We’ve been moving rosindex lately to be primarily focused on released packages, so this inclusion of a search of Github is rather controversial. The problem though is that there are many widely used ROS packages that do not seem to be officially released. Should we make it easier to find these?

5 Likes

Great idea. Whoever has put a package on github publicly, has to count with the possibility that someone will find it :slight_smile:

I would suggest shortening the descriptions (perhaps multi-line support) such that these columns can have a better description. The mouse over text is helpful. but just glancing at the page it is unclear to me what these columns mean.

I think a direct link to the project readme would also be fairly helpful.

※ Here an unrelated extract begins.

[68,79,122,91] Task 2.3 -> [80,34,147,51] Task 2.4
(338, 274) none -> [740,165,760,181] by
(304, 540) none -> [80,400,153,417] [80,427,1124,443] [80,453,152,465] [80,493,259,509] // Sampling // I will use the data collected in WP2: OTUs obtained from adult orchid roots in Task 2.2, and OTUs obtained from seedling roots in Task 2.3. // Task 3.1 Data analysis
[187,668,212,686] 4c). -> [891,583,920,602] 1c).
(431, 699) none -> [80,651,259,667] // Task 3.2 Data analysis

With respect to including arbitrary Github packages I think this is a double edged sword. On one hand I think it would be great to include “high value” Github packages that are not available as binaries. On the other hand, there are a lot of throw-away repositories / forks out there that would increase the overall noise in search. I feel like we would want to set some sort of arbitrary number of star threshold to be included in the search. Another useful metric might be last commit date. When I browse repositories on Github I often use the most recent commit date to determine if the package is being actively maintained.

One other thing to consider is REP-2004 (package quality declaration). While uptake is minimal I think we would want to sort packages by their overall code quality. Including REP-2004 as a metric might increase uptake.

1 Like

Some great things here. I made a few notes while checking it out. I hope you find them useful.

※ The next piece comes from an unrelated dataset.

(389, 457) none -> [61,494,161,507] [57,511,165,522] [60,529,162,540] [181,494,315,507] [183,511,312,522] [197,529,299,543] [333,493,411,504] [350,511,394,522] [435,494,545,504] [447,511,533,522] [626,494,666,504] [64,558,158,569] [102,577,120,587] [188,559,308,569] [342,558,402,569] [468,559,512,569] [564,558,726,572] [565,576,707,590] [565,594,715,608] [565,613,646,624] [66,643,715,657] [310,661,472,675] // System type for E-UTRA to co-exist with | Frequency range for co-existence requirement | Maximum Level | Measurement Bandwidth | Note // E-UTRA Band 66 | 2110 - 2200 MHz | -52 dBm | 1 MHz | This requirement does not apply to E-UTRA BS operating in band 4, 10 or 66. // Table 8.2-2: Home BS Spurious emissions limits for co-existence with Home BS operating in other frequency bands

  • To me the downloads icon doesn’t seem clear. I understand it’s trying to match the style of “pkg_deps” and “dependants”. It still might benefit from adding the bar at the bottom of the arrow.
  • I like the idea of scrapping Github for unpublished packages, but it looks like it’s picking up the forks of existing projects as well, which leads to a lot of repeat packages. And I also wonder why not scrape Gitlab or other public repositories that we use.
  • Originally I thought I couldn’t get just released packages. Discovered the filter is released:released. Adding that to the examples in help would make it more discoverable. But it could be more intuitive , something like status:released and released:true.

Also I like Kat’s idea on showing package quality level, though I’m not sure where you’d be able to get that data. It’s probably not a metric that can be trusted to be accurately self-reported.

The current implementation limits Github repos to 15 stars or more. So I am only including about 1/3rd of the available repos. Practically, the limit on this is the size of the json files required to power the display and search table.

Unfortunately there is a complex bug in the open-source table package we are using that prevents multi-line support from working in our case. Also, including textual descriptions of all of the search columns would take up a lot of space, which you practically could only accommodate by reducing the number of displayed columns. Yes the column icons are hard to understand, but I don’t see a practical alternative.

We could rely more on search via textual input of the search field limits, but I really think the vast majority of users are going to rely on a simple text search field (like “audio” or “slam”) and then rely on the quick column sorting to locate what they are interested in (sort by github stars, or package downloads for example). The very fast sort and scrolling makes this approach feasible.

What am I likely to concretely actually try to implement in the official index.ros.org?

  • github HTML scraping. With this I can get repo description, github stars, and repo tags.
  • package download counts.

The inclusion of unreleased Github packages is much more problematic. That requires using the github API, which is severely limited in allowed queries. The code to do this requires hours to run while waiting for query rate limits, and pretty much needs to be babysat. I think I will do that manually for awhile into index.rosdabbler.com, but not attempt to implement that automatically in the ros infrastructure. I might be willing to fight those battles if there was a lot interest in this, but so far I am not seeing enough interest.